I came across this issue, and running
nvidia-smi
informed me of an API mismatch. The problem was that my Linux distro had installed updates that required a system restart, so restarting resolved the issue.
See this stack overflow question Installing cuda 5 samples in Ubuntu 12.10.
Ubuntu 12 is not a supported Linux distro (yet). For reference see CUDA 5.0 Toolkit Release Notes And Errata
** Distributions Currently Supported
Distribution 32 64 Kernel GCC GLIBC
----------------- -- -- --------------------- ---------- -------------
Fedora 16 X X 3.1.0-7.fc16 4.6.2 2.14.90
ICC Compiler 12.1 X
OpenSUSE 12.1 X 3.1.0-1.2-desktop 4.6.2 2.14.1
Red Hat RHEL 6.x X 2.6.32-131.0.15.el6 4.4.5 2.12
Red Hat RHEL 5.5+ X 2.6.18-238.el5 4.1.2 2.5
SUSE SLES 11 SP2 X 3.0.13-0.27-pae 4.3.4 2.11.3
SUSE SLES 11.1 X X 2.6.32.12-0.7-pae 4.3.4 2.11.1
Ubuntu 11.10 X X 3.0.0-19-generic-pae 4.6.1 2.13
Ubuntu 10.04 X X 2.6.35-23-generic 4.4.5 2.12.1
If you want to do it run on Ubuntu 12 anyway then see answer of rpardo. It looks like this distro instead of installing 64 bit libraries to /usr/lib64 installs them to /usr/lib/x86_64-linux-gnu/
I'd suggest searching for all instances of libcuda.so and libnvidia-ml.so on the system. Since the driver doesn't support this distro it might have installed libraries to a path that is not pointed by LD_LIBRARY_PATH. Then move the libraries around and/or change the LD_LIBRARY_PATH to point to this location (it should be the first path on the left). Then retry nvidia-smi or deviceQuery
Good luck
I got error 38 for cudaGetDeviceCount on a windows machine with GTX980 GPU.

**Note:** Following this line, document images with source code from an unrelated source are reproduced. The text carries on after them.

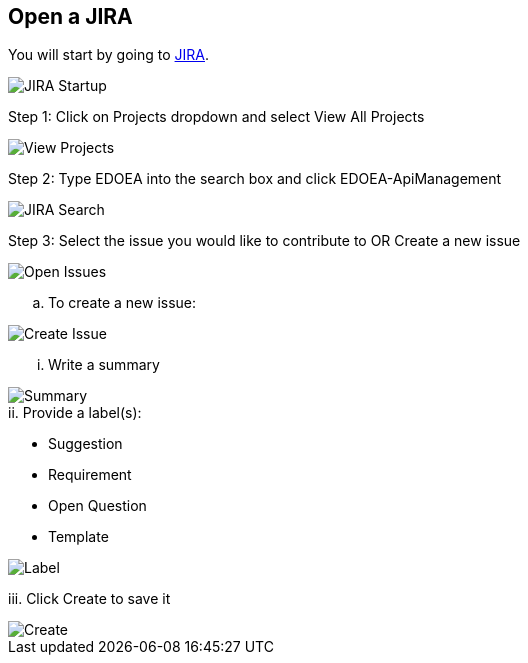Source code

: ## Open a JIRA

You will start by going to https://jira.cox.com[JIRA].

image::images/JIRA Startup.jpg[JIRA Startup]

Step 1: Click on Projects dropdown and select View All Projects

image::images/JIRA View Projects.jpg[View Projects]

Step 2: Type EDOEA into the search box and click EDOEA-ApiManagement

image::images/JIRA Search.jpg[JIRA Search]

Step 3: Select the issue you would like to contribute to OR Create a new issue

image::images/Open Issues.jpg[Open Issues]

.. To create a new issue:

image::images/Create Issue.jpg[Create Issue]

... Write a summary

image::images/Create Issue 2.jpg[Summary]

.ii. Provide a label(s):
 * Suggestion
 * Requirement
 * Open Question
 * Template
 
image::images/Create Issue 3.jpg[Label]
 
iii. Click Create to save it

image::images/Create Issue 4.jpg[Create]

After I downloaded the latest driver for GTX 980 fro the NVIDIA site, installed it and restarted, everything is fine. Looks like the CUDA installer is not installing the latest driver.
Try running the sample using sudo (or, you might do a 'sudo su', set LD_LIBRARY_PATH to the path of cuda libraries and run the sample while being root). Apparently, since you've probably installed CUDA 5.0 using sudo, the samples doesn't run with normal user. However, if you run a sample with root, then you'll be able to run samples with the regular user too! I've not yet restarted the system to see if samples work with normal user even after reboot, or each time you should run at least one CUDA application with root.
The problem might completely disappear if you install CUDA TookKit without using sudo.
I had very similar problem on Debian and it turns out that loaded nvidia module had different version than libcuda1.
To check for installed nvidia module you should do:
$ sudo modinfo nvidia-current | grep version
version: 319.82
If it doesn't match version of libcuda1 this the root of your problems.